=== 作業内容 ===
以下の項目から、文字列「lower」を含む行をすべて集め、一行ずつ書き写してください。大文字と小文字は区別します。

=== 提供資料 ===
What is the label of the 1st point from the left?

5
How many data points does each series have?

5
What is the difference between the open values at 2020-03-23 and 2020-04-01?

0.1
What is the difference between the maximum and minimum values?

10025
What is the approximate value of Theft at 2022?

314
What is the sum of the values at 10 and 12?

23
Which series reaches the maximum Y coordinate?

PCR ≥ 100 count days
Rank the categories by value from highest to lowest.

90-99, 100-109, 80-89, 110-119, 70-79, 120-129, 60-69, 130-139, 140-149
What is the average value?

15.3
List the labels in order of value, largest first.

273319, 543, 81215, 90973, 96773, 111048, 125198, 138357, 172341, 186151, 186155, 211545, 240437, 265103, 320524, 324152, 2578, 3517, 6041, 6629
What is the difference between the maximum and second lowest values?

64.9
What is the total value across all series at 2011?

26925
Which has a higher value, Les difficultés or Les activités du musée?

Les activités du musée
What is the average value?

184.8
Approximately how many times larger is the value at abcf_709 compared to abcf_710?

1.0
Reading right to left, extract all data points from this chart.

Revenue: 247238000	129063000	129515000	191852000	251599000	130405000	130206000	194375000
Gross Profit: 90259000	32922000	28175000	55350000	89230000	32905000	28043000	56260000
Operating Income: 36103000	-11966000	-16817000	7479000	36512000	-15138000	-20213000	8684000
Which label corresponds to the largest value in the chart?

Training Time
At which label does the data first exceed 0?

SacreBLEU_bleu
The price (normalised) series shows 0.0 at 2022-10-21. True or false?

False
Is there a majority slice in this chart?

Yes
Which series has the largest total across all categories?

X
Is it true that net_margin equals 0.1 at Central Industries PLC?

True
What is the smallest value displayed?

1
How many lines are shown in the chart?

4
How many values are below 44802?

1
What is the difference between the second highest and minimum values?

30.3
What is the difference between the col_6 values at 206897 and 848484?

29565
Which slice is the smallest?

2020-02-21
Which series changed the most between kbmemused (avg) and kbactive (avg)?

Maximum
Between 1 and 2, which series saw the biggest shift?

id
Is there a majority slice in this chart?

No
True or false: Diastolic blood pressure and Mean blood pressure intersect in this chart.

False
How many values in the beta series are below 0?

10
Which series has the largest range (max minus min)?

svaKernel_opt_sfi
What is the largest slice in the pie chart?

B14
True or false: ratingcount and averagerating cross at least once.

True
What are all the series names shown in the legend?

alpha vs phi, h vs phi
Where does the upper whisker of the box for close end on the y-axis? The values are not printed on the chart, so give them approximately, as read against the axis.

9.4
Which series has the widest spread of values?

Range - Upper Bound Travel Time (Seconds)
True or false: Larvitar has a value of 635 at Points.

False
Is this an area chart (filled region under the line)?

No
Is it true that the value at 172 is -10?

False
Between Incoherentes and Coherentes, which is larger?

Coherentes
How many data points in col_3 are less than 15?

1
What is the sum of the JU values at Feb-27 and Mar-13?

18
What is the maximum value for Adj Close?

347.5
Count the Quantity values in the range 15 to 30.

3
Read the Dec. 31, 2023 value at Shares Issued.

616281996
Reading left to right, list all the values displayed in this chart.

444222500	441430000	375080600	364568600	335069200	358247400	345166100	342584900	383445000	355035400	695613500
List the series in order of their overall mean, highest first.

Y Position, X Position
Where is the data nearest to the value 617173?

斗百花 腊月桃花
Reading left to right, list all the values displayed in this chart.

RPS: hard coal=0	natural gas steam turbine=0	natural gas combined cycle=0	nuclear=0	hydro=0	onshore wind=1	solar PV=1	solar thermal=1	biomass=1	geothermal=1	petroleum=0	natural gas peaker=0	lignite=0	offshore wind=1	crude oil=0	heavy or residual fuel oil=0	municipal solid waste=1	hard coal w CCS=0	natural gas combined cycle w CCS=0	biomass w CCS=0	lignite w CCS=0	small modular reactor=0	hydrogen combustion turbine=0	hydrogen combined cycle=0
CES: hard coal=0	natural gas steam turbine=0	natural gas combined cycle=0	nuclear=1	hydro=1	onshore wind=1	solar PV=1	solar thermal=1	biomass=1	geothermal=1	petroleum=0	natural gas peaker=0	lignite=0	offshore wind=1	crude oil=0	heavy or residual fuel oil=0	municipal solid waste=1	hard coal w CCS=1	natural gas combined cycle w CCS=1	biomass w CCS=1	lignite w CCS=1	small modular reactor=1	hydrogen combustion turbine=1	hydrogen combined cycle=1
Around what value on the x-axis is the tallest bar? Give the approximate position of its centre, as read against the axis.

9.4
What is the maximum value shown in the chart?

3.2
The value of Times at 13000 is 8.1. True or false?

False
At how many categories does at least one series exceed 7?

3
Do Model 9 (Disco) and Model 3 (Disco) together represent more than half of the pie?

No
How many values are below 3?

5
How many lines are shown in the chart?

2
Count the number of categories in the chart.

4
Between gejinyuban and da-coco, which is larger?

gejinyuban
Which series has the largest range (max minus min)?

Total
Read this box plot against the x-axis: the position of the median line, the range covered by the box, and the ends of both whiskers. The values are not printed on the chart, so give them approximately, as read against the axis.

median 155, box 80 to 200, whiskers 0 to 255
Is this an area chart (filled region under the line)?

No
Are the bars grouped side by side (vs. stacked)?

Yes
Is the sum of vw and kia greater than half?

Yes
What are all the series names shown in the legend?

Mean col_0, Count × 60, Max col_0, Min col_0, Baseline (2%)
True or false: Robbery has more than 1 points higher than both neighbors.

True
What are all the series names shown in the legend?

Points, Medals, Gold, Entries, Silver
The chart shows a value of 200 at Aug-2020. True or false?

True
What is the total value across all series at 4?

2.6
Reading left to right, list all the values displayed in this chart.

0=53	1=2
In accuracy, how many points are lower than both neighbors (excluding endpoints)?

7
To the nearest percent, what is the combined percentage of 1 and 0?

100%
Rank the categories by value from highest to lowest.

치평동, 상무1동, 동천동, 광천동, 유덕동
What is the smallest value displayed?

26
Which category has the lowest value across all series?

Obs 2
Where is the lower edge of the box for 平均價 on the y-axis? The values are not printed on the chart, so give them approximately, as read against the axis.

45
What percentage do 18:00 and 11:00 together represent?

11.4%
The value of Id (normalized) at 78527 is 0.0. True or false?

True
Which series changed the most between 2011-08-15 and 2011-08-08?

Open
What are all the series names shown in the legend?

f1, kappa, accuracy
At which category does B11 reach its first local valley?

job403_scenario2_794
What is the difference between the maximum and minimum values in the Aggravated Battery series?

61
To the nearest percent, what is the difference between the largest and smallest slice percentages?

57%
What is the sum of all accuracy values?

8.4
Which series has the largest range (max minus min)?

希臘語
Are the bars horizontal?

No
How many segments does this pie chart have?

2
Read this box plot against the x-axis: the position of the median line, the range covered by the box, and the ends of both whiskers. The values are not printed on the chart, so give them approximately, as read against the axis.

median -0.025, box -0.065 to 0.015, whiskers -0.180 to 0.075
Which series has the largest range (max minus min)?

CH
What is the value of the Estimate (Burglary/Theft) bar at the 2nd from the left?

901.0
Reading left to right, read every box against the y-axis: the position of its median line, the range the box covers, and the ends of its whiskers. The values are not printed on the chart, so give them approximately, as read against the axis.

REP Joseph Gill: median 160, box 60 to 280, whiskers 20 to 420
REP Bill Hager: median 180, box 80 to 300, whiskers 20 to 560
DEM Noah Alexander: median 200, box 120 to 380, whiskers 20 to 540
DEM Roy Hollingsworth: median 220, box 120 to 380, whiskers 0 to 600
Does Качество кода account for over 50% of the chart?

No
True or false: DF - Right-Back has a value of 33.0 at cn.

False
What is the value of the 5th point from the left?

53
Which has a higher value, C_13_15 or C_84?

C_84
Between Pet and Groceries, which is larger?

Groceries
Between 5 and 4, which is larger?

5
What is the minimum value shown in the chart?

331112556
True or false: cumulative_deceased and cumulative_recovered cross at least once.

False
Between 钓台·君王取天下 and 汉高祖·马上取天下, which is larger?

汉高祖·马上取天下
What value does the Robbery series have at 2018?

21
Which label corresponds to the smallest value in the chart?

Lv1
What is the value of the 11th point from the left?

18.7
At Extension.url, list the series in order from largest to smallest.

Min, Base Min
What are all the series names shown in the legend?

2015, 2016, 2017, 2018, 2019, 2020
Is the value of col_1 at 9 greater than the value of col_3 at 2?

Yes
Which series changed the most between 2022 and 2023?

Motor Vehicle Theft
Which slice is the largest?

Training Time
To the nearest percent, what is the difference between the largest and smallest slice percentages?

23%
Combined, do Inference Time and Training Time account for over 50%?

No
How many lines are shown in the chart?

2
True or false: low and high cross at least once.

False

=== 解答 ===
In accuracy, how many points are lower than both neighbors (excluding endpoints)?
Where is the lower edge of the box for 平均價 on the y-axis? The values are not printed on the chart, so give them approximately, as read against the axis.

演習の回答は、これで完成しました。